Whenever you buy something, you automatically enter into a kind of contract with the trader, even if the deal has just been done verbally. The Sale of Goods Act 1979 legislates a strict set of rules which retailers and other merchants must adhere to. Under the act all goods must be 'as described', 'fit for purpose', and of 'satisfactory quality'.
If you buy something, it must be of equal quality to any sample you were previously shown, as well as matching it's written description. Any goods you buy must be fit for their everyday purpose, as well as any specific purpose you agreed with the merchant. For example you may have been sold something on the advice that it's compatible with your computer, only to find out that it isn't when you actually come to install it.
Who's To Blame?
If you're in receipt of something which you believe violates any of the above criteria, then the trader is in breach of the Sale of Goods Act, and you can make a claim. You should note that your rights under the act are with the merchant, and not the actual manufacturer, and therefore you need to try and redress the issue with the person or store which you bought it from.
Return, Replace or Repair?
With the Sale of Goods Act, there is no time-frame stipulation for when an item has to be returned by. Instead you have to rely on your own intuition as to what might be deemed reasonable. Obviously this will vary depending on the product and the fault; you may receive an item that is damaged or doesn't work, or it may be an electrical item you've bought which breaks down after a couple of months.

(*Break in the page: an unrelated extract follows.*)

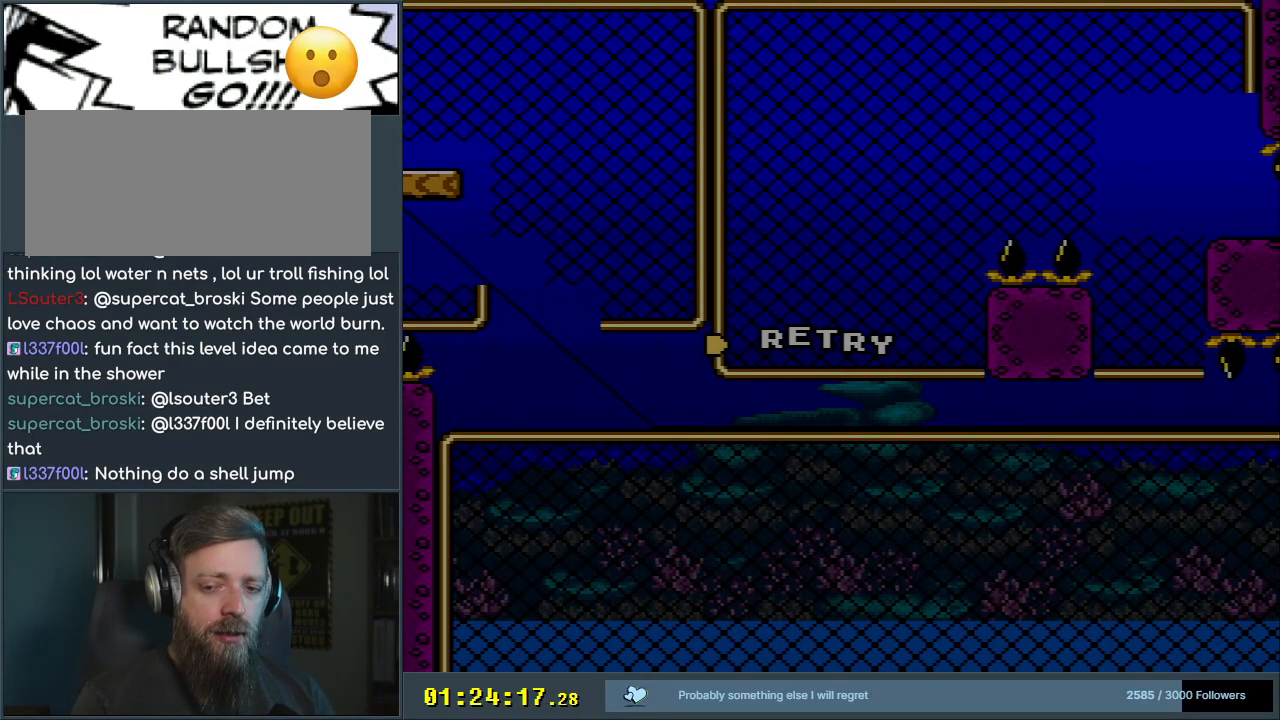
{"buttons": ["A"], "events": [[250, "A", "down"], [367, "A", "up"], [500, "A", "down"]]}
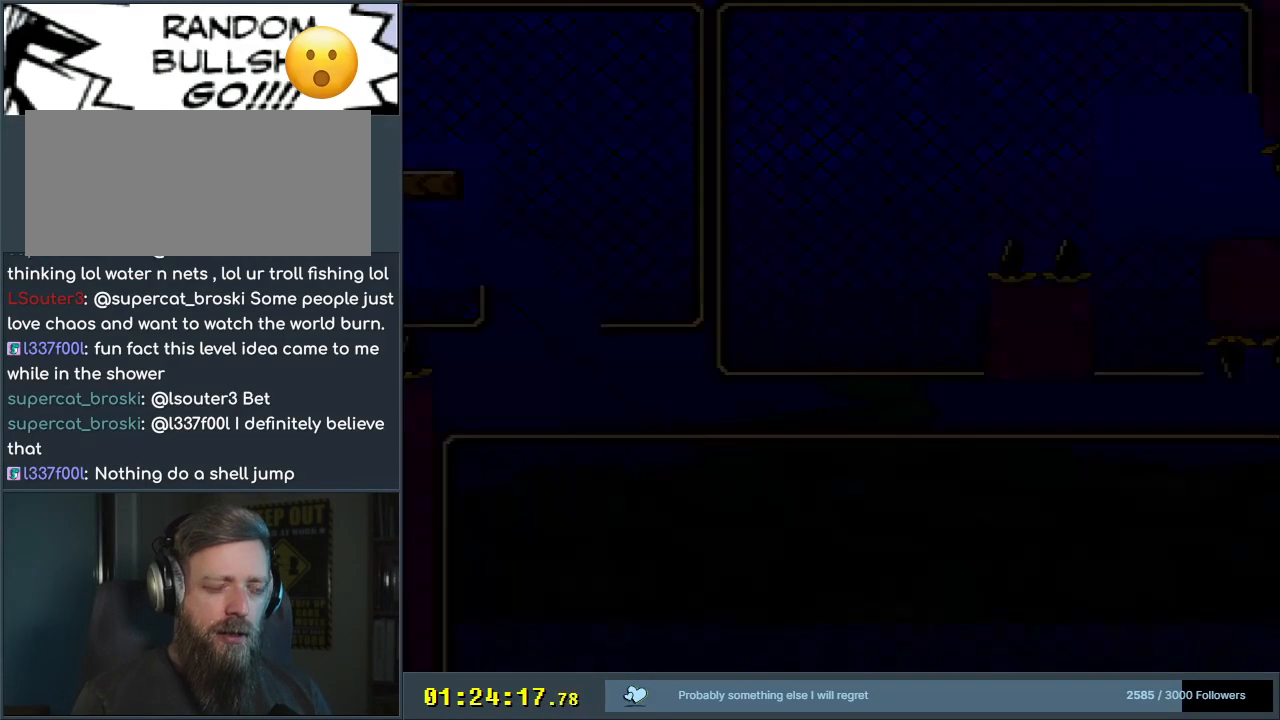
{"buttons": [], "events": [[200, "A", "up"]]}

If you want to reject an item and send it back for a refund, three to four weeks is generally accepted as a reasonable amount of time for most items. This is further backed up by the introduction of the Consumer Rights Act in October 2015, which stipulates a rejection period of 30 days.
If you have passed the rejection date, you have the right to get the item repaired or replaced. The retailer has the final say on what course of action will be taken; needless to say, they'll do whatever is cheapest.
If the merchant can't repair or replace the item either within a reasonable time, or without significant inconvenience, you're entitled to claim a partial refund on the purchase price, or a full refund, minus an agreed amount to cover the usage you had from the goods before failure.
If the retailer outright refuses to repair or replace the goods, you're entitled to have a third party fix the item at the cost of the merchant, but you'll have to claim the money back.
After Six Months
Within the first 6 months of the purchase, it's up to the merchant to prove that the goods weren't faulty at the time of sale. However, after 6 months the onus switches to you. If you have a dispute which can't be settled in a civil manner, you may need to take the case to court, and under the Sale of Goods act, you have up to six years to do this (five years if you live in Scotland).
If you take the case to court you will most certainly need to provide enough evidence to convince a Judge, but proving that the fault is due to poor quality and not misuse isn't as difficult as it first sounds. Depending on the nature and value of the goods it may be necessary to enlist the help of an expert, such as an electrician or mechanic. Failing that you may need to just collate enough evidence from other customers, which indicates that there is a problem with that particular product line. Searching Google and looking through the various forums it throws up can reap huge rewards when looking for such evidence.